[Tugas Anda] Dalam teks tentang keberatan atas penetapan tersangka kasus SPPD fiktif di BPKAD Kuansing, siapa saja kuasa hukum tersangka?

[Teks Bacaan]
++++++++
Rizki Junianda Putra Selaku Kuasa Hukum Menyampaikan Keberatan Atas Penetapan dan Penahanan Terhadap Kliennya

KILASRIAU.com - Kuasa Hukum tersangka tindak pidana korupsi (tipikor) Surat Perintah Perjalanan Dinas (SPPD) Fiktif 2019 dilingkungan Badan Pengelolaan Keuangan dan Aset Daerah (BPKAD) Kabupaten Kuantan Singingi (Kuansing), Rizki Junianda Putra, S.H.,M.H dan Bangun Sinaga, S.H.,M.H menyampaikan keberatan atas penetapan dan penahanan kliennya, H alias K.

Adapun Landasan dan alasan pemohon mengajukan permohonan praperadilan antara lain yang dikutip dari surat permohonan antara lain:

1. Bahwa Pemohon adalah sebagai tersangka sehubungan dengan adanya tuduhan / sangkaan telah terjadinya dugaan tindak pidana Korupsi sebagaimana dimaksud oleh ketentuan ex. Pasal 2 ayat (1) jo. Pasal 3 Jo. Pasal 18 Undang-Undang No. 31 Tahun 1999 sebagaimana telah diubah dengan Undang-undang Nomor 20 Tahun 2001 tentang Tindak Pidana Korupsi.

2. Bahwa berdasarkan surat Penetapan Tersangka Kepala Kejaksaan Negeri Kuantan Singingi Nomor : B-461/L.4.18/Fd.1/03/2021 Tanggal 10 Maret 2021 atas nama Tersangka Hendra AP., M.Si (Pemohon) yang telah diterbitkan oleh Kepala Kejaksaan Negeri Kuantan Singingi, selanjutnya merujuk kepada ketentuan Pasal 77 huruf a Undang-Undang Nomor 8 Tahun 1981 tentang Hukum Acara Pidana (KUHAP) yang mengatur bahwa Pengadilan Negeri berwenang untuk memeriksa dan memutus sesuai dengan ketentuan yang diatur dalam undang-undang ini tentang Sah atau tidaknya penangkapan, penahanan, penghentian penyidikan atau penghentian penuntutan.

3. Bahwa merujuk pada ketentuan Pasal 1 angka 2 KUHAP yang mendefinisikan penyidikan adalah serangkaian tindakan penyidik dalam hal dan menurut cara yang diatur dalam undang-undang ini untuk mencari serta mengumpulkan bukti yang dengan bukti itu membuat terang tentang tindak pidana yang terjadi dan guna menemukan tersangkanya, maka penetapan tersangka merupakan hasil dari rangkaian pelaksanaan penyidikan yang didapat dari kumpulan bukti-bukti, hal ini sejalan dengan ketentuan Pasal 1 angka 14 KUHAP yang mendefinisikan Tersangka adalah “seorang yang karena perbuatanya atau keadaanya, berdasarkan bukti permulaan patut diduga sebagai pelaku tindak pidana”.
++++++++
[Baris Data]
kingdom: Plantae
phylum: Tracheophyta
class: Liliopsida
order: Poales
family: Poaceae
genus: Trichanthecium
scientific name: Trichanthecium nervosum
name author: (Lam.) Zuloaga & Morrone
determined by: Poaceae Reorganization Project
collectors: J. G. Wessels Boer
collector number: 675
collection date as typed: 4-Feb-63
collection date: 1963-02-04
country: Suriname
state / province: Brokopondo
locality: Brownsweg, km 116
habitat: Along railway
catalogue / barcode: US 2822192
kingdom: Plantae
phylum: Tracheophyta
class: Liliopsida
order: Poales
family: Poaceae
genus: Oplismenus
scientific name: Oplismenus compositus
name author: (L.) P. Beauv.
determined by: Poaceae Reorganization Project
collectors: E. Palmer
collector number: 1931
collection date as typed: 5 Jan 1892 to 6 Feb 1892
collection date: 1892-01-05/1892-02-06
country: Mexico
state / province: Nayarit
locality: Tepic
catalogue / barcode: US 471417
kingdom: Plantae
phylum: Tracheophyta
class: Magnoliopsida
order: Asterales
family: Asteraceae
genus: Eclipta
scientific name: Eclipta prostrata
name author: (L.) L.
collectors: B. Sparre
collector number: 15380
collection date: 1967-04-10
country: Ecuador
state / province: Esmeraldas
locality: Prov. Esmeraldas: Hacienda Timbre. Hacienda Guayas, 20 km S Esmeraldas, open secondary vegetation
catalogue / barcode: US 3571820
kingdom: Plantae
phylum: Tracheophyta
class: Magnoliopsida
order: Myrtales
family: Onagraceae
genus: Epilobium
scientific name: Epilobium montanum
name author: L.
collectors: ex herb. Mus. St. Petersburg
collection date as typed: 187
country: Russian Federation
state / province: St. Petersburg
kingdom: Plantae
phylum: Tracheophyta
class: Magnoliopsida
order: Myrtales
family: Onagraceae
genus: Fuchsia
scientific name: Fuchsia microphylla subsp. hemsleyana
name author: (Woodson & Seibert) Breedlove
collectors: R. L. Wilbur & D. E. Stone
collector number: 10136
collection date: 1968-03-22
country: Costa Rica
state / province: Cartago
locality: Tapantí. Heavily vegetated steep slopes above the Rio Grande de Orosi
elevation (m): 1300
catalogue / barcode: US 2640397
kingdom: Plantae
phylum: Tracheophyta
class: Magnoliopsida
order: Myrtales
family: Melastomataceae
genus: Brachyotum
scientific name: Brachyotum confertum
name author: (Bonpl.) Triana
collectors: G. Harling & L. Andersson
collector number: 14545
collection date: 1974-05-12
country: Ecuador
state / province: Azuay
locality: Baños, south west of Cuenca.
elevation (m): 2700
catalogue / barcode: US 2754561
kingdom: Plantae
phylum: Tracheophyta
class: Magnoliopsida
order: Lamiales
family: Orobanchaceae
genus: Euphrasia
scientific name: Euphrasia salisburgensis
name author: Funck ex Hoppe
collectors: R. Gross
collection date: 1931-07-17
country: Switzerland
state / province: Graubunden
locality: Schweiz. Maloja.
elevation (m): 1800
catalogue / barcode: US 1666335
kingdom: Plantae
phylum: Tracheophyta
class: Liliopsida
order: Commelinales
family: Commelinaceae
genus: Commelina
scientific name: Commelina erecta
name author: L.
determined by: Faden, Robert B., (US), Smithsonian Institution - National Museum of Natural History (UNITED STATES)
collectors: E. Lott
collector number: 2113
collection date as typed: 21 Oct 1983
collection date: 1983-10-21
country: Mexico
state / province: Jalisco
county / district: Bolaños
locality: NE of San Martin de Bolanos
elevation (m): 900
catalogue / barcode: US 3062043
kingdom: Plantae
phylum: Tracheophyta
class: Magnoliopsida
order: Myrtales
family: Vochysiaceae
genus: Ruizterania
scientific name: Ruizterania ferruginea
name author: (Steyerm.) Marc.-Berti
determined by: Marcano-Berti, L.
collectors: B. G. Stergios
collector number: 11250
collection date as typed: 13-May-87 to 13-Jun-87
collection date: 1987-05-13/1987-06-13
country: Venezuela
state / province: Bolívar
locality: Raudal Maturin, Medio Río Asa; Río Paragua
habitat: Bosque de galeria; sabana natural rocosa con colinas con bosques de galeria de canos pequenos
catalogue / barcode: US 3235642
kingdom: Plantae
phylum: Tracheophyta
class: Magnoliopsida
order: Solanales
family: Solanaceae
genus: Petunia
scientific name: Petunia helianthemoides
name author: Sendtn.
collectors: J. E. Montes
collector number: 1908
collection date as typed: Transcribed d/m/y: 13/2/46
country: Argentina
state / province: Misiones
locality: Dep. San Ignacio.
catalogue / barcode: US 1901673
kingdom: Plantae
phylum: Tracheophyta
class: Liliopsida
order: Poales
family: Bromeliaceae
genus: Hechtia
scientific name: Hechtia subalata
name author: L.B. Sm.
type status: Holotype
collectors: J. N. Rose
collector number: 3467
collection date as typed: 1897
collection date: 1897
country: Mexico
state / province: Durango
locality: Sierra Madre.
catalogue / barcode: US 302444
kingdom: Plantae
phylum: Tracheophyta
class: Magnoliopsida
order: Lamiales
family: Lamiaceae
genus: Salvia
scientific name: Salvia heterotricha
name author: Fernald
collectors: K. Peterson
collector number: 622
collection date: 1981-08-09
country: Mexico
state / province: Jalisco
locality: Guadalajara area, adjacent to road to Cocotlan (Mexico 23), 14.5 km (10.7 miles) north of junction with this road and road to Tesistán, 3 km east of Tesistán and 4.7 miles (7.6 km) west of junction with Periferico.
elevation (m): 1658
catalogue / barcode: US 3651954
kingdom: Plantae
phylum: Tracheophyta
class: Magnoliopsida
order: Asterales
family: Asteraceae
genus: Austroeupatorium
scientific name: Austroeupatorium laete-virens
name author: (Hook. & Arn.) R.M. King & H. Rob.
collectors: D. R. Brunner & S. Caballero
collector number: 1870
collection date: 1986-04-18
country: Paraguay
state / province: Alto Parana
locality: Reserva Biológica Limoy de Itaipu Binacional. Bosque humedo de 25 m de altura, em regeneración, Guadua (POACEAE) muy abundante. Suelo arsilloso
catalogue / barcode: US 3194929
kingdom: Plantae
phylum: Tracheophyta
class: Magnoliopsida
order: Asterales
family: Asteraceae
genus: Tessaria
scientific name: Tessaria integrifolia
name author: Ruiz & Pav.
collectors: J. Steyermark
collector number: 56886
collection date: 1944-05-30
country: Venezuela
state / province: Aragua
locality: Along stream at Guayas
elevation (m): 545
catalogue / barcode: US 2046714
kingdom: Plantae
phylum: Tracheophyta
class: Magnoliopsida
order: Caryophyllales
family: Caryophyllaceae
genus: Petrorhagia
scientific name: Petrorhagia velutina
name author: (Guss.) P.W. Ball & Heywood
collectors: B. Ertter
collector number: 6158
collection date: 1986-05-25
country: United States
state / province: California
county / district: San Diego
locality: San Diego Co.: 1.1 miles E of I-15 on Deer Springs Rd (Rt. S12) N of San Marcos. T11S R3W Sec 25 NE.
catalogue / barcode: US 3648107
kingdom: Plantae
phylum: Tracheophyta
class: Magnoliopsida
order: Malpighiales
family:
++++++++
[Hasil Tugas] Rizki Junianda Putra, S.H., M.H. dan Bangun Sinaga, S.H., M.H.